> **REQUIRED ACTION**: Repeat each line of the data below exactly, but skip the pictures.

╭──

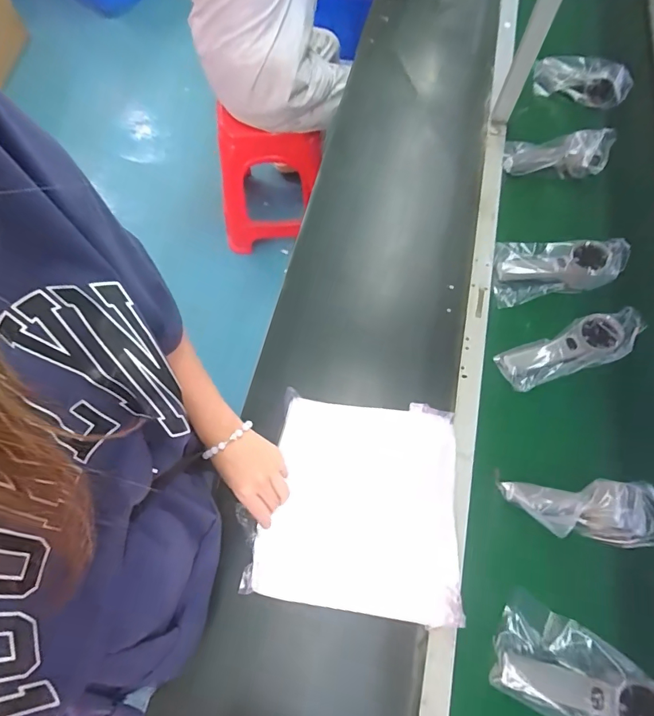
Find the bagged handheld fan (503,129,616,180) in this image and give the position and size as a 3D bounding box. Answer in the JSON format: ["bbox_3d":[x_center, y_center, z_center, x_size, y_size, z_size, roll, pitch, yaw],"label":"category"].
[{"bbox_3d":[0.423,-0.376,0.783,0.174,0.059,0.070,5,66,18],"label":"bagged handheld fan"}]

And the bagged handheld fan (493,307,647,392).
[{"bbox_3d":[0.349,-0.013,0.612,0.190,0.040,0.069,-22,68,11],"label":"bagged handheld fan"}]

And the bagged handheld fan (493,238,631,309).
[{"bbox_3d":[0.369,-0.141,0.680,0.186,0.051,0.097,-7,66,18],"label":"bagged handheld fan"}]

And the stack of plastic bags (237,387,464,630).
[{"bbox_3d":[0.041,0.190,0.563,0.254,0.033,0.255,5,69,8],"label":"stack of plastic bags"}]

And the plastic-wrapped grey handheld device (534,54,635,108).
[{"bbox_3d":[0.520,-0.572,0.861,0.182,0.062,0.069,21,68,8],"label":"plastic-wrapped grey handheld device"}]

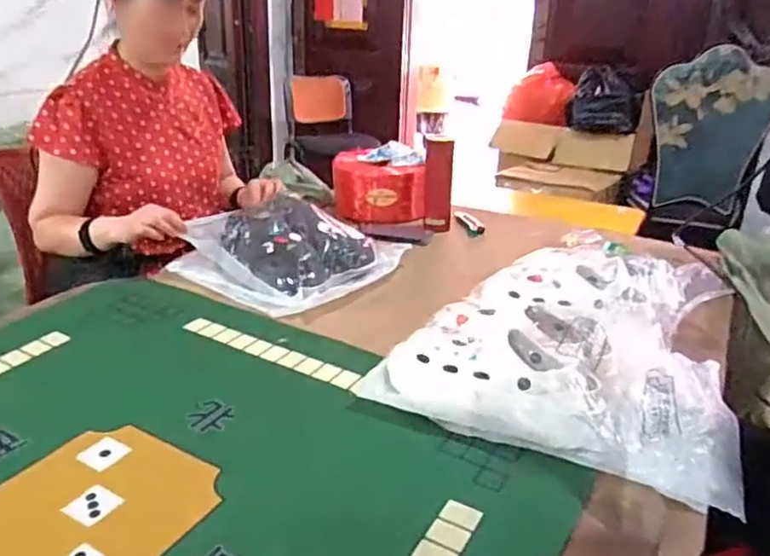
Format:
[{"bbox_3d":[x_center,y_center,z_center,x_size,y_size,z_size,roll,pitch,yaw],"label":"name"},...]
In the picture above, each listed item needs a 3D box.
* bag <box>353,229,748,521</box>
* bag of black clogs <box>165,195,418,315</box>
[{"bbox_3d":[0.290,0.082,0.928,0.429,0.104,0.503,14,25,26],"label":"bag"},{"bbox_3d":[-0.194,-0.076,1.236,0.375,0.108,0.342,17,27,32],"label":"bag of black clogs"}]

╰──

> **RESPONSE**:
Find the bagged handheld fan (503,129,616,180) in this image and give the position and size as a 3D bounding box. Answer in the JSON format: ["bbox_3d":[x_center, y_center, z_center, x_size, y_size, z_size, roll, pitch, yaw],"label":"category"].
[{"bbox_3d":[0.423,-0.376,0.783,0.174,0.059,0.070,5,66,18],"label":"bagged handheld fan"}]

And the bagged handheld fan (493,307,647,392).
[{"bbox_3d":[0.349,-0.013,0.612,0.190,0.040,0.069,-22,68,11],"label":"bagged handheld fan"}]

And the bagged handheld fan (493,238,631,309).
[{"bbox_3d":[0.369,-0.141,0.680,0.186,0.051,0.097,-7,66,18],"label":"bagged handheld fan"}]

And the stack of plastic bags (237,387,464,630).
[{"bbox_3d":[0.041,0.190,0.563,0.254,0.033,0.255,5,69,8],"label":"stack of plastic bags"}]

And the plastic-wrapped grey handheld device (534,54,635,108).
[{"bbox_3d":[0.520,-0.572,0.861,0.182,0.062,0.069,21,68,8],"label":"plastic-wrapped grey handheld device"}]

Format:
[{"bbox_3d":[x_center,y_center,z_center,x_size,y_size,z_size,roll,pitch,yaw],"label":"name"},...]
In the picture above, each listed item needs a 3D box.
* bag <box>353,229,748,521</box>
* bag of black clogs <box>165,195,418,315</box>
[{"bbox_3d":[0.290,0.082,0.928,0.429,0.104,0.503,14,25,26],"label":"bag"},{"bbox_3d":[-0.194,-0.076,1.236,0.375,0.108,0.342,17,27,32],"label":"bag of black clogs"}]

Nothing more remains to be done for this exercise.